Mismodeling systematics will prevent us from testing GR effectively with signals that we do not understand sufficiently well. For example, when considering signals from black hole coalescences, if the the total mass of the binary is sufficiently high, the binary will merge in band. The higher the total mass, the fewer the inspiral cycles that will be in band, until eventually only the merger is in band. Since the merger phase is the least understood phase, it stands to reason that our ability to test GR will deteriorate as the total mass increases. Of course, we do understand the ringdown phase very well, and tests of the no-hair theorem would be allowed during this phase, provided a sufficiently-high SNR [65*]. On the other hand, for neutron star binaries or very–low-mass black-hole binaries, the merger phase is expected to be essentially out of band for aLIGO (above 1 kHz), and thus, the noise spectrum itself may shield us from our ignorance.
Instrumental systematics are introduced by our ignorance of the transfer function, which connects the detector output to the incoming gravitational waves. Through sophisticated calibration studies with real data, one can approximate the transfer function very well [4*, 1]. However, this function is not time-independent, because the noise in the instrument is not stationary or Gaussian. Thus, un-modeled drifts in the transfer function can introduce systematics in parameter estimation that are as large as 10% in the amplitude and the phase [4].
Instrumental systematics can affect tests of GR, if these are performed with a single instrument. However, one expects multiple detectors to be online in the future and for gravitational-wave detections to be made in several of them simultaneously. Instrumental systematics should be present in all such detections, but since the noise will be mostly uncorrelated between different instruments, one should be able to ameliorate its effects through cross-correlating outputs from several instruments.

▶ _Request 1_: In the passage on systematics in gravitational-wave tests of general relativity, how large can the parameter-estimation systematics from un-modeled drifts in the transfer function be?
▶ _Request 2_: Write the next part of the passage on systematics in gravitational-wave tests of general relativity, picking up after its final sentence.

▶ _Recorded data_:
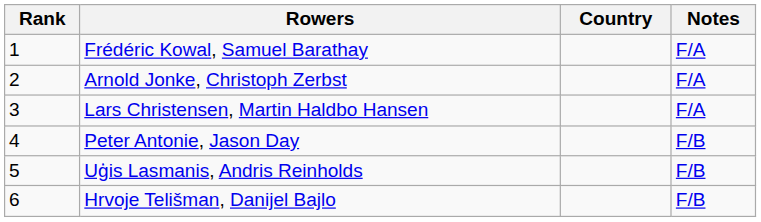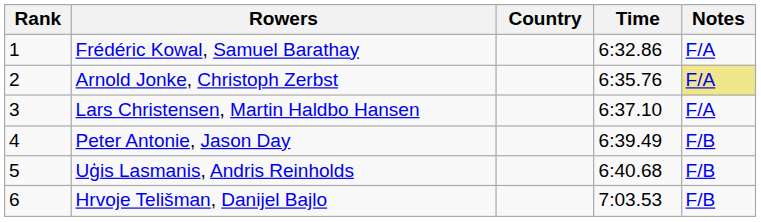+ column: Time | 6:32.86 | 6:35.76 | 6:37.10 | 6:39.49 | 6:40.68 | 7:03.53
Arnold Jonke, Christoph Zerbst | Notes: no background -> khaki background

▶ _Output 1_: As large as 10% in the amplitude and the phase.

▶ _Output 2_:
Astrophysical systematics are induced by our lack of a priori knowledge of the gravitational wave source. As explained above, matched filtering requires knowledge of a waveform template with which to filter the data. Usually, we assume the sources are in a perfect vacuum and isolated. For example, when considering inspiral signals, we ignore any third bodies, electric or magnetic fields, neutron star hydrodynamics, the expansion of the universe, etc. Fortunately, however, most of these effects are expected to be small: the probability of finding third bodies sufficiently close to a binary system is very small [463*]; for low redshift events, the expansion of the universe induces an acceleration of the center of mass, which is also very small [468*]; electromagnetic fields and neutron-star hydrodynamic effects may affect the inspiral of black holes and neutron stars, but not until the very last stages, when most signals will be out of band anyways. For example, tidal deformation effects enter a neutron-star–binary inspiral waveform at 5 post-Newtonian order, which therefore affects the signal outside of the most sensitive part of the aLIGO sensitivity bucket.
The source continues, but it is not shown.